◆ TASK: Every line with the string "Kinshasa" in it belongs in your answer, so copy them all from the data.

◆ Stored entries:

- - -

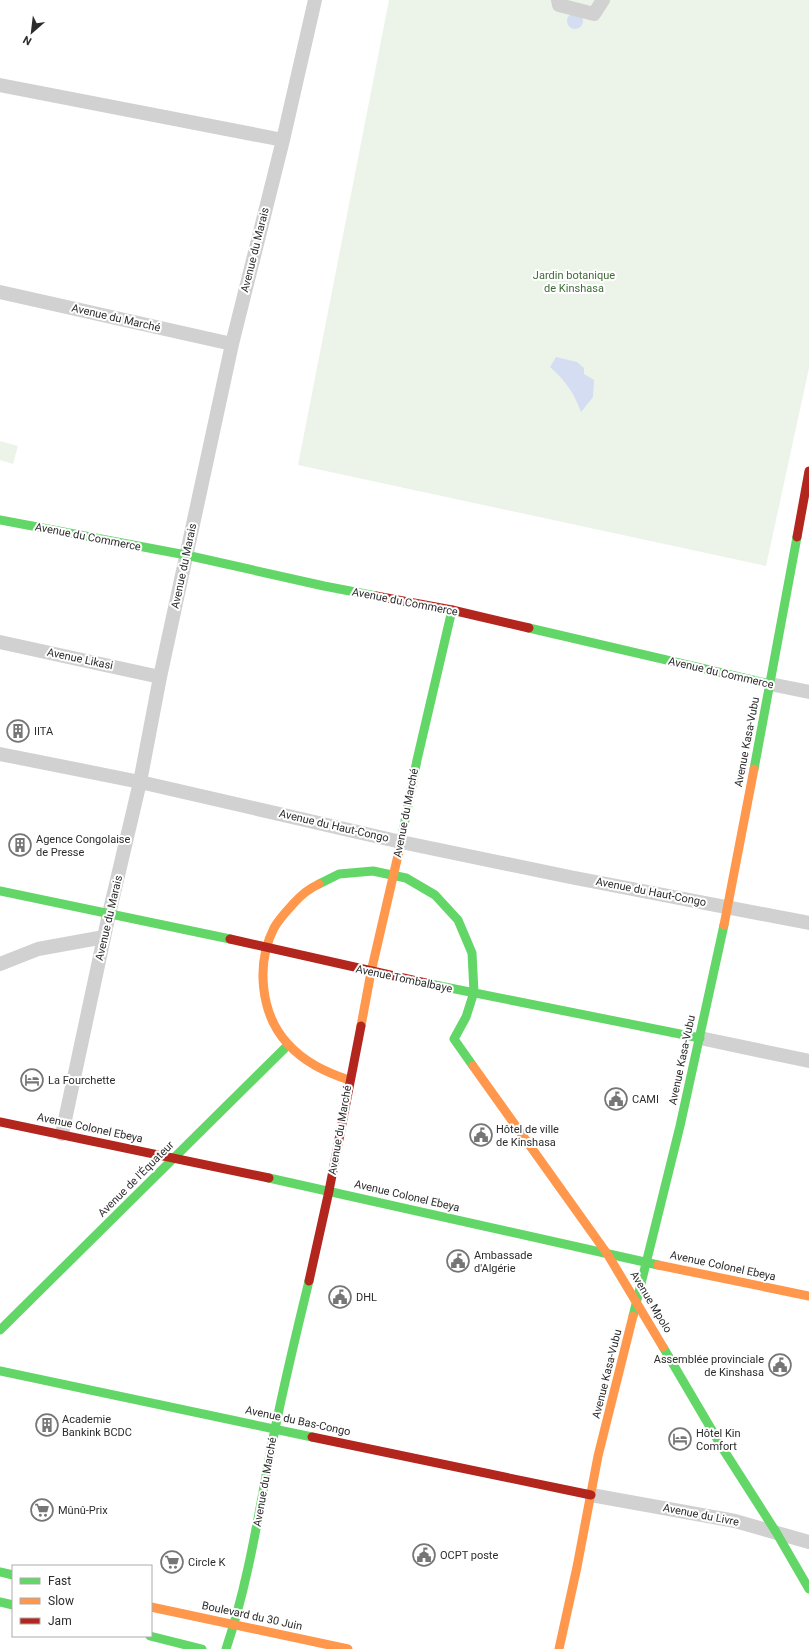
<svg xmlns="http://www.w3.org/2000/svg" width="809" height="1649" font-family="Roboto,sans-serif">
<rect width="100%" height="100%" fill="#fff"/>
<path fill="#ecf4ea" d="M389,0h420v368l-43,198 -468,-101z
M0,441l18,5 -5,18 -13,-4z"/>
<path fill="#d5ddf2" d="M567 21a8 8 0 1 1 16 0a8 8 0 1 1-16 0Z
M556,357l21,5 7,6v6l10,6 -1,17 -12,15c-7,-19 -15,-31 -31,-45z"/>
<g fill="none" stroke-linecap="round" stroke-linejoin="round">
<path stroke="#d1d1d1" stroke-width="14" d="M558,0l1,5 35,9 9,-14
M0,85l283,55
M0,292l232,52
M0,642l160,35
M770,684l39,8
M0,754l140,28 261,60 169,35 239,46
M0,964l38,-15 66,-12
M700,1038l109,23
M62,1134l47,-220 31,-132 20,-105 72,-333 51,-204 32,-140
M591,1495l144,26 74,21"/>
<path stroke="#63d668" stroke-width="9" d="M0,520l186,35 138,31 52,10
M529,628l241,56
M754,769l43,-232
M399,851l18,-91 35,-150
M319,884l20,-10 34,-3 33,7 29,17 23,25 14,33 2,39 -8,25 -12,22 19,27
M0,891l230,48
M430,984l270,54
M269,1178l389,87
M633,1316l47,-190 44,-201
M0,1330l288,-285
M663,1347l60,102 53,83 33,57
M0,1371l312,66
M0,1572l13,3
M0,1602l13,3
M150,1636l52,13
M226,1649c24,-71 34,-146 49,-220 10,-49 22,-99 34,-148"/>
<path stroke="#ff974d" stroke-width="9" d="M319,884c-11,5 -18,11 -26,20 -7,8 -14,15 -19,24 -18,35 -14,85 13,115 17,19 38,29 62,37
M724,925l30,-156
M361,1026l10,-54 28,-121
M473,1066l135,189 55,92
M658,1265l151,31
M151,1607l197,42
M559,1649l18,-82 21,-111 35,-140"/>
<path stroke="#b3261e" stroke-width="9" d="M797,537l12,-66
M376,596l76,14 77,18
M230,939l200,45
M0,1122l269,56
M309,1281l20,-90 32,-165
M312,1437l279,58"/>
</g>
<defs>
<g id="building-ring" transform="scale(1.15)"><circle r="9.5" fill="#fff" stroke="#767676" stroke-width="1.5"/><path d="M-4-6H4V6H1V3H-1V6H-4ZM-2.5-4.3h1.7v1.8h-1.7ZM.8-4.3h1.7v1.8H.8ZM-2.5-1h1.7V.8h-1.7ZM.8-1h1.7V.8H.8Z" fill="#767676"/></g>
<g id="hotel-ring" transform="scale(1.15)"><circle r="9.5" fill="#fff" stroke="#767676" stroke-width="1.5"/><path d="M-6-4.5h1.5V1H6V5H4.5V3h-9V5H-6ZM-4 0a1.8 1.8 0 1 1 3.6 0ZM.5 0V-2.5h3Q6-2.5 6 0Z" fill="#767676"/></g>
<g id="civic-ring" transform="scale(1.15)"><circle r="9.5" fill="#fff" stroke="#767676" stroke-width="1.5"/><path d="M-.6-6.5H3V-4.5H.6V-3L4-1V1h2V6H-6V1h2V-1L-.6-3ZM-1.2 2.5V6h2.4V2.5Z" fill="#767676"/></g>
<g id="supermarket-ring" transform="scale(1.15)"><circle r="9.5" fill="#fff" stroke="#767676" stroke-width="1.5"/><path d="M-6-5.5h2.5l.6 2H6L4.5 2H-2.5L-4.4-4H-6ZM-1.5 3.2a1.3 1.3 0 1 0 .1 0ZM3 3.2a1.3 1.3 0 1 0 .1 0Z" fill="#767676"/></g>
</defs>
<g fill-rule="evenodd">
<use href="#building-ring" x="18" y="731"/>
<use href="#building-ring" x="20" y="845"/>
<use href="#hotel-ring" x="32" y="1080"/>
<use href="#civic-ring" x="616" y="1099"/>
<use href="#civic-ring" x="481" y="1135"/>
<use href="#civic-ring" x="458" y="1261"/>
<use href="#civic-ring" x="340" y="1297"/>
<use href="#civic-ring" x="780" y="1365"/>
<use href="#building-ring" x="47" y="1425"/>
<use href="#hotel-ring" x="680" y="1439"/>
<use href="#supermarket-ring" x="42" y="1510"/>
<use href="#civic-ring" x="424" y="1555"/>
<use href="#supermarket-ring" x="172" y="1562"/>
</g>
<g text-anchor="middle" dominant-baseline="central" stroke-width="4" stroke-linejoin="round" paint-order="stroke">
<g font-size="11" fill="#2c2c2c" stroke="#fff">
<text transform="translate(255 250) rotate(-76)">Avenue du Marais</text>
<text transform="translate(116 318) rotate(13)">Avenue du Marché</text>
<text transform="translate(88 537) rotate(11)">Avenue du Commerce</text>
<text transform="translate(184 566) rotate(-78)">Avenue du Marais</text>
<text transform="translate(405 602) rotate(11)">Avenue du Commerce</text>
<text transform="translate(80 659) rotate(12)">Avenue Likasi</text>
<text transform="translate(721 673) rotate(13)">Avenue du Commerce</text>
<text transform="translate(747 742) rotate(-79)">Avenue Kasa-Vubu</text>
<text transform="translate(406 813) rotate(-79)">Avenue du Marché</text>
<text transform="translate(334 826) rotate(13)">Avenue du Haut-Congo</text>
<text transform="translate(651 892) rotate(11)">Avenue du Haut-Congo</text>
<text transform="translate(109 918) rotate(-77)">Avenue du Marais</text>
<text transform="translate(404 979) rotate(12)">Avenue Tombalbaye</text>
<text transform="translate(682 1060) rotate(-78)">Avenue Kasa-Vubu</text>
<text transform="translate(90 1128) rotate(12)">Avenue Colonel Ebeya</text>
<text transform="translate(340 1130) rotate(-80)">Avenue du Marché</text>
<text transform="translate(136 1179) rotate(-45)">Avenue de l'Équateur</text>
<text transform="translate(407 1196) rotate(13)">Avenue Colonel Ebeya</text>
<text transform="translate(723 1266) rotate(12)">Avenue Colonel Ebeya</text>
<text transform="translate(651 1302) rotate(59)">Avenue Mpolo</text>
<text transform="translate(607 1374) rotate(-76)">Avenue Kasa-Vubu</text>
<text transform="translate(298 1421) rotate(12)">Avenue du Bas-Congo</text>
<text transform="translate(265 1482) rotate(-80)">Avenue du Marché</text>
<text transform="translate(701 1515) rotate(11)">Avenue du Livre</text>
<text transform="translate(252 1616) rotate(12)">Boulevard du 30 Juin</text>
</g>
<g font-size="11" fill="#3f6b37" stroke="#fff">
<text x="574" y="275">Jardin botanique<tspan x="574" dy="13">de Kinshasa</tspan></text>
</g>
<g font-size="11" fill="#2c2c2c" stroke="#fff" text-anchor="start">
<text x="34" y="731">IITA</text>
<text x="36" y="839">Agence Congolaise<tspan x="36" dy="13">de Presse</tspan></text>
<text x="48" y="1080">La Fourchette</text>
<text x="632" y="1099">CAMI</text>
<text x="496" y="1129">Hôtel de ville<tspan x="496" dy="13">de Kinshasa</tspan></text>
<text x="474" y="1255">Ambassade<tspan x="474" dy="13">d'Algérie</tspan></text>
<text x="356" y="1297">DHL</text>
<text x="764" y="1359" text-anchor="end">Assemblée provinciale<tspan x="764" dy="13">de Kinshasa</tspan></text>
<text x="62" y="1419">Academie<tspan x="62" dy="13">Bankink BCDC</tspan></text>
<text x="696" y="1433">Hôtel Kin<tspan x="696" dy="13">Comfort</tspan></text>
<text x="58" y="1510">Mûnû-Prix</text>
<text x="440" y="1555">OCPT poste</text>
<text x="188" y="1562">Circle K</text>
</g>
</g>
<rect x="12" y="1565" width="140" height="72" fill="#ffffff" stroke="#ababab"/>
<rect x="20" y="1578" width="20" height="6" fill="#63d668" stroke="#ababab"/>
<text x="48" y="1585" font-size="12" fill="#2c2c2c">Fast</text>
<rect x="20" y="1598" width="20" height="6" fill="#ff974d" stroke="#ababab"/>
<text x="48" y="1605" font-size="12" fill="#2c2c2c">Slow</text>
<rect x="20" y="1618" width="20" height="6" fill="#b3261e" stroke="#ababab"/>
<text x="48" y="1625" font-size="12" fill="#2c2c2c">Jam</text>
<g transform="translate(32 32) rotate(208)" stroke="#ffffff" stroke-width="3" paint-order="stroke">
<path d="M0-3L7 15L0 10L-7 15Z" fill="#2c2c2c"/>
<text y="-6" font-size="11" font-weight="bold" text-anchor="middle" fill="#2c2c2c">N</text>
</g>
</svg>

- - -

◆ ANSWER TO THIS EXERCISE:
<text x="574" y="275">Jardin botanique<tspan x="574" dy="13">de Kinshasa</tspan></text>
<text x="496" y="1129">Hôtel de ville<tspan x="496" dy="13">de Kinshasa</tspan></text>
<text x="764" y="1359" text-anchor="end">Assemblée provinciale<tspan x="764" dy="13">de Kinshasa</tspan></text>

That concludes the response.